_About this exercise:_
The material must be repeated exactly, with every line intact.
╭──
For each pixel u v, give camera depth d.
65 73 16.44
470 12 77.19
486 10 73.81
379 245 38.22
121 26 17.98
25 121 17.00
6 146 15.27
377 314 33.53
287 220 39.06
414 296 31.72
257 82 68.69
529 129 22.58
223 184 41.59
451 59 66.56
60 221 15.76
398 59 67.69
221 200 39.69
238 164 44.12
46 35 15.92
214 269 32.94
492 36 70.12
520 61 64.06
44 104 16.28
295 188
╰──
_Problem solution:_
For each pixel u v, give camera depth d.
65 73 16.44
470 12 77.19
486 10 73.81
379 245 38.22
121 26 17.98
25 121 17.00
6 146 15.27
377 314 33.53
287 220 39.06
414 296 31.72
257 82 68.69
529 129 22.58
223 184 41.59
451 59 66.56
60 221 15.76
398 59 67.69
221 200 39.69
238 164 44.12
46 35 15.92
214 269 32.94
492 36 70.12
520 61 64.06
44 104 16.28
295 188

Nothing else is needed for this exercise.